Imperfectly or Somewhat Poorly-Drained - Surface horizon (topsoil) is free of mottling. Subsoil is mottled above 16 inches but not in the topsoil or plow layer. If the topsoil is thicker than 8 inches, mottling cannot be found in the upper 8 inches of topsoil. This condition is a limiting factor in land use.
Poorly-Drained - Soil is gray at the surface and has mottling in the topsoil. When topsoil depth is greater than 8 inches, mottling must be observed at or above 8 inches. This condition is a limiting factor in land use.
Four classes are recognized in surface runoff, based on the flow of water across the soil surface as determined by slope and characteristics of the soil profile: texture, permeability and internal drainage.
Rapid Runoff - Large amounts of water move rapidly over the surface of the soil. Generally, only a small part moves into the soil profile. For land judging, land with slopes of 8% or more (moderately sloping, or greater) will be classified as having rapid runoff. This condition increases erosion hazards and is a limiting factor in land use.
Moderate Runoff - Applies to surface water when it flows slowly enough that a moderate portion of the water enters the soil. Water puddles on the surface for only short periods. Slope is greater than 1% and is less than 8%. It causes little or no erosion hazard and is not a limiting factor in land use.
Slow Runoff - Applies to water flowing away so slowly that water covers the soil for moderate periods. While this condition causes little or no erosion hazards, it can interfere with soil cultivation. Slow runoff occurs on level land (0 to 1% slope) and is not a limiting factor in land use.

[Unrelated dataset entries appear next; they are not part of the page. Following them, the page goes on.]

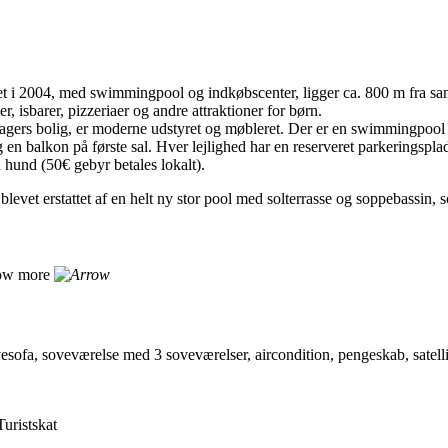
 i 2004, med swimmingpool og indkøbscenter, ligger ca. 800 m fra sand
, isbarer, pizzeriaer og andre attraktioner for børn.
treetagers bolig, er moderne udstyret og møbleret. Der er en swimmingpoo
og en balkon på første sal. Hver lejlighed har en reserveret parkeringspla
d hund (50€ gebyr betales lokalt).
vet erstattet af en helt ny stor pool med solterrasse og soppebassin, s
ow more
ofa, soveværelse med 3 soveværelser, aircondition, pengeskab, satellit
uristskat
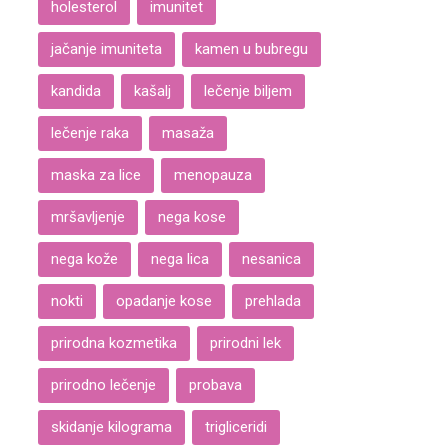
holesterol
imunitet
jačanje imuniteta
kamen u bubregu
kandida
kašalj
lečenje biljem
lečenje raka
masaža
maska za lice
menopauza
mršavljenje
nega kose
nega kože
nega lica
nesanica
nokti
opadanje kose
prehlada
prirodna kozmetika
prirodni lek
prirodno lečenje
probava
skidanje kilograma
trigliceridi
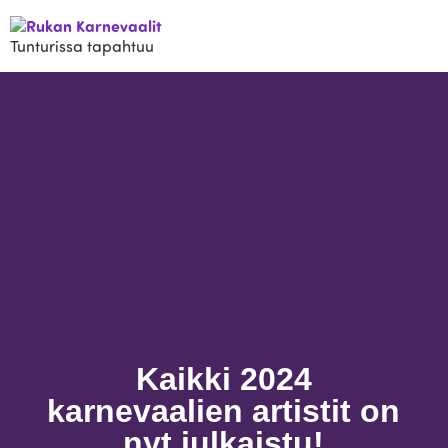
Tunturissa tapahtuu
Kaikki 2024
karnevaalien artistit on
nyt julkaistu!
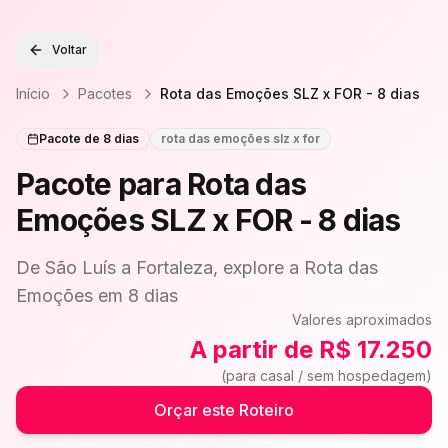
Voltar
Início
Pacotes
Rota das Emoções SLZ x FOR - 8 dias
Pacote de
8
dias
rota das emoções slz x for
Pacote para
Rota das
Emoções SLZ x FOR - 8 dias
De São Luís a Fortaleza, explore a Rota das
Emoções em 8 dias
Valores aproximados
A partir de R$ 17.250
(para casal / sem hospedagem)
Orçar este Roteiro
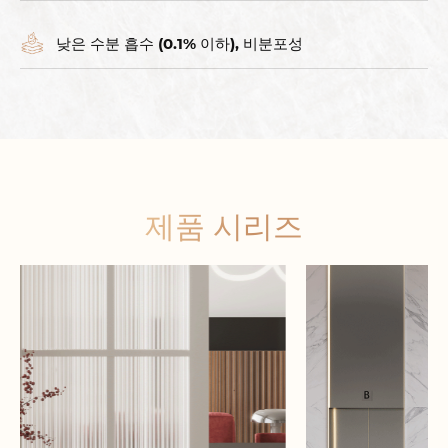
낮은 수분 흡수 (0.1% 이하), 비분포성
제품 시리즈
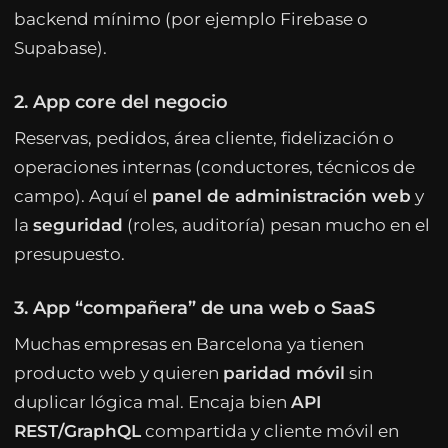
backend mínimo (por ejemplo Firebase o
Supabase).
2. App core del negocio
Reservas, pedidos, área cliente, fidelización o
operaciones internas (conductores, técnicos de
campo). Aquí el
panel de administración web
y
la
seguridad
(roles, auditoría) pesan mucho en el
presupuesto.
3. App “compañera” de una web o SaaS
Muchas empresas en Barcelona ya tienen
producto web y quieren
paridad móvil
sin
duplicar lógica mal. Encaja bien
API
REST/GraphQL
compartida y cliente móvil en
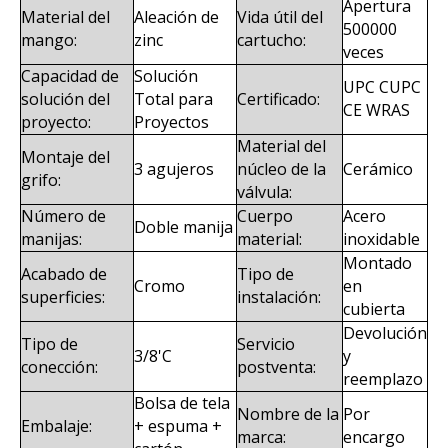
Apertura
Material del
Aleación de
Vida útil del
500000
mango:
zinc
cartucho:
veces
Capacidad de
Solución
UPC CUPC
solución del
Total para
Certificado:
CE WRAS
proyecto:
Proyectos
Material del
Montaje del
3 agujeros
núcleo de la
Cerámico
grifo:
válvula:
Número de
Cuerpo
Acero
Doble manija
manijas:
material:
inoxidable
Montado
Acabado de
Tipo de
Cromo
en
superficies:
instalación:
cubierta
Devolución
Tipo de
Servicio
3/8'C
y
conección:
postventa:
reemplazo
Bolsa de tela
Nombre de la
Por
Embalaje:
+ espuma +
marca:
encargo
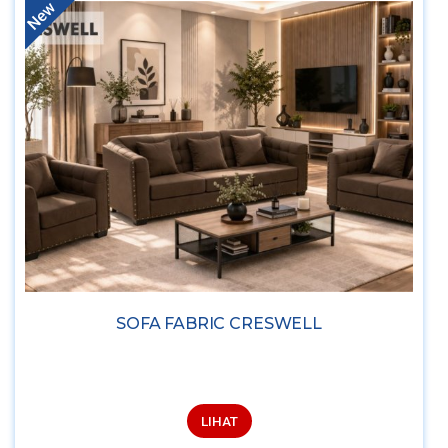
New
SOFA FABRIC CRESWELL
LIHAT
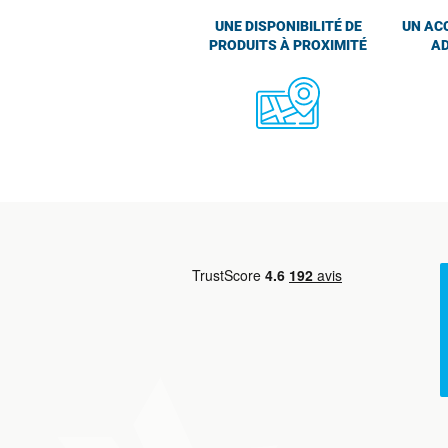
UNE DISPONIBILITÉ DE
UN AC
PRODUITS À PROXIMITÉ
AD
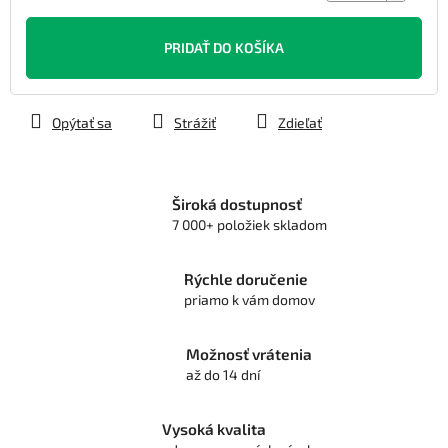
Jednotková
cena:
PRIDAŤ DO KOŠÍKA
Opýtať sa
Strážiť
Zdieľať
Široká dostupnosť
7 000+ položiek skladom
Rýchle doručenie
priamo k vám domov
Možnosť vrátenia
až do 14 dní
Vysoká kvalita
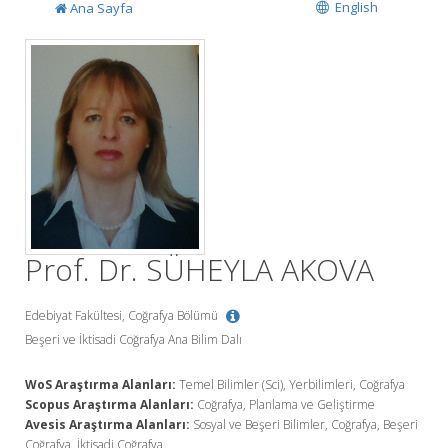
English
Ana Sayfa
Prof. Dr. SÜHEYLA AKOVA
Edebiyat Fakültesi, Coğrafya Bölümü
Beşeri ve İktisadi Coğrafya Ana Bilim Dalı
WoS Araştırma Alanları:
Temel Bilimler (Sci), Yerbilimleri, Coğrafya
Scopus Araştırma Alanları:
Coğrafya, Planlama ve Geliştirme
Avesis Araştırma Alanları:
Sosyal ve Beşeri Bilimler, Coğrafya, Beşeri
Coğrafya, İktisadi Coğrafya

Very Slow Runoff - Applies to surface water more or less standing on the surface for long periods in depressional areas. Water on the surface has no outlet. Most of the water either passes through the soil or evaporates. On coarse-textured soils, water may enter the soil immediately and cause leaching. It interferes with soil cultivation and limits the types of plants which may be grown. This condition is undesirable and is a limiting factor in land use.
Slope is the number of feet of rise or fall in each 100 feet of land and is expressed in percent. In land judging contests, the area to be measured for slope is marked by two, four-foot, wooden surveyor's stakes driven in to the same height. In West Virginia, the slope stakes are always placed 50 feet apart. No mechanical levels may be used in land judging contests. To determine slope without instruments, place yourself 15 to 20 feet to the downhill side of the slope line made by the slope stakes. Use a straight edge (clipboard or scorecard) or your finger tips.

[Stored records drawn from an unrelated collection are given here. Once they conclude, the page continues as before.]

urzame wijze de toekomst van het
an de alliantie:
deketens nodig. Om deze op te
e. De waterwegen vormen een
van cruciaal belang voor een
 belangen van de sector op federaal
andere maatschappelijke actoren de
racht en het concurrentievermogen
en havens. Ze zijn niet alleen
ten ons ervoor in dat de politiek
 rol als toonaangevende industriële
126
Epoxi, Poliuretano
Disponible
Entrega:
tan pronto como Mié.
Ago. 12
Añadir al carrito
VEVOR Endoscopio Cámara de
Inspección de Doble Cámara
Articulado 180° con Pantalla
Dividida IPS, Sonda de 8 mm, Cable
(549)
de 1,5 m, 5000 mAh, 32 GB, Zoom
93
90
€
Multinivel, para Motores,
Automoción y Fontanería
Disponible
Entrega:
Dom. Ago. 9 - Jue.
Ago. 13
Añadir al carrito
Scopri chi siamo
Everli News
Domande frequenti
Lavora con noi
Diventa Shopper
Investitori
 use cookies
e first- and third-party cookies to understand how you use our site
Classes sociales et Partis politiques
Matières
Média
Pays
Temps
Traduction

If you use a straight edge, hold the edge with the finger tips of both hands, clamping your elbows to your body, and sight the edge on the bottom of the higher stake. Turn your body from the waist, holding your arms and straight edge in a rigid position, until you can sight across the lower adjacent stake. At this point, you estimate the height from ground level to the highest point you estimated on the lower stake, and from there arrive at the percent slope.

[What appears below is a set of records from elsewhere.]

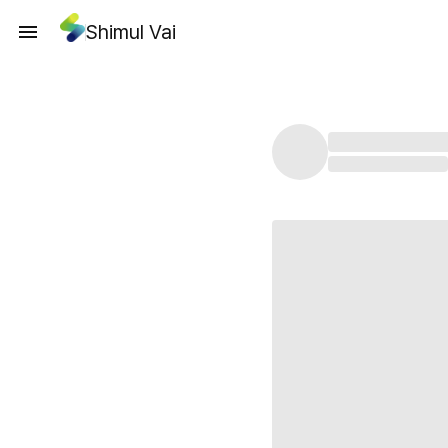
Shimul Vai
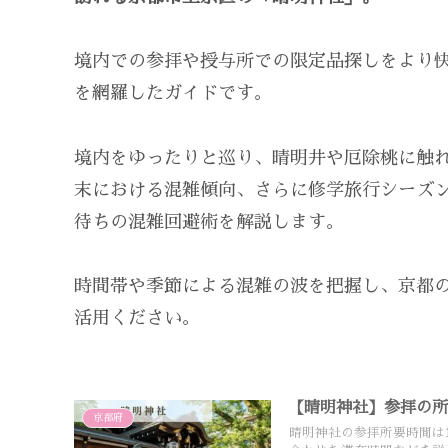
境内での参拝や授与所での限定品探しをより
を網羅したガイドです。
境内をゆったりと巡り、晴明井や厄除桃に触
末における混雑傾向、さらに修学旅行シーズ
待ちの混雑回避術を解説します。
時間帯や季節による混雑の波を把握し、京都
活用ください。
【晴明神社】参拝の
京都府
晴明神社の参拝所要時間は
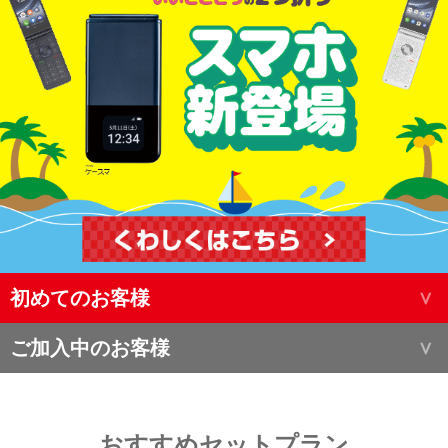
初めてのお客様
ご加入中のお客様
おすすめセットプラン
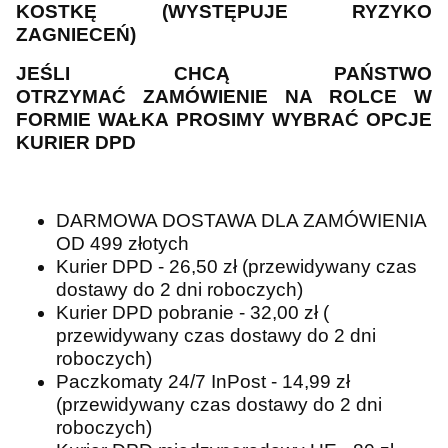
KOSTKĘ (WYSTĘPUJE RYZYKO
ZAGNIECEŃ)
JEŚLI CHCĄ PAŃSTWO
OTRZYMAĆ ZAMÓWIENIE NA ROLCE W
FORMIE WAŁKA PROSIMY WYBRAĆ OPCJE
KURIER DPD
DARMOWA DOSTAWA DLA ZAMÓWIENIA
OD 499 złotych
Kurier DPD - 26,50 zł (przewidywany czas
dostawy do 2 dni roboczych)
Kurier DPD pobranie - 32,00 zł (
przewidywany czas dostawy do 2 dni
roboczych)
Paczkomaty 24/7 InPost - 14,99 zł
(przewidywany czas dostawy do 2 dni
roboczych)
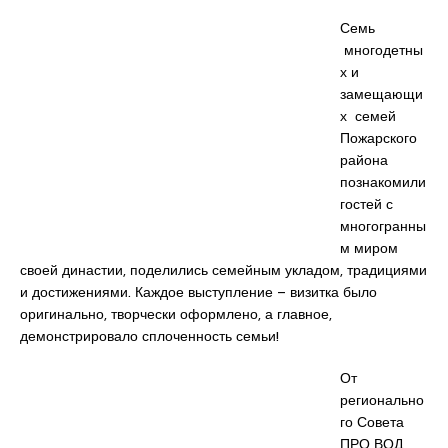
Семь
многодетны
х и
замещающи
х семей
Пожарского
района
познакомили
гостей с
многогранны
м миром
своей династии, поделились семейным укладом, традициями
и достижениями. Каждое выступление – визитка было
оригинально, творчески оформлено, а главное,
демонстрировало сплоченность семьи!
От
регионально
го Совета
ПРО ВОД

If you use your arm, place yourself in the same position (15 to 20 feet downhill of slope line) and extend one of your arms until you can sight over your finger tips to ground level at the higher stake. Then holding your arm rigid, turn your body from the waist until your line of sight is directly on the lower stake. Again, estimate the distance from ground level to the point you estimated on the lower stake. Judging slope correctly requires a great deal of practice. Slope classes are:
Flooding hazard is a term related to land along streams which is subject to occasional or periodic overflows (floodplain or bottomland). For agricultural land use purposes, flooding hazards are grouped in three classes. Flood hazards are given on the field sign.
None to Slight - Floods less than one year out of four. This is not a serious limitation to agricultural use and is not a limiting factor.
Occasional or Moderate - Floods one or two years in four. While this is not too serious, it may be considered a hazard and is a limiting factor.
Frequent or Severe - This land floods often; more than two years in four. It is a severe hazard and is a limiting factor.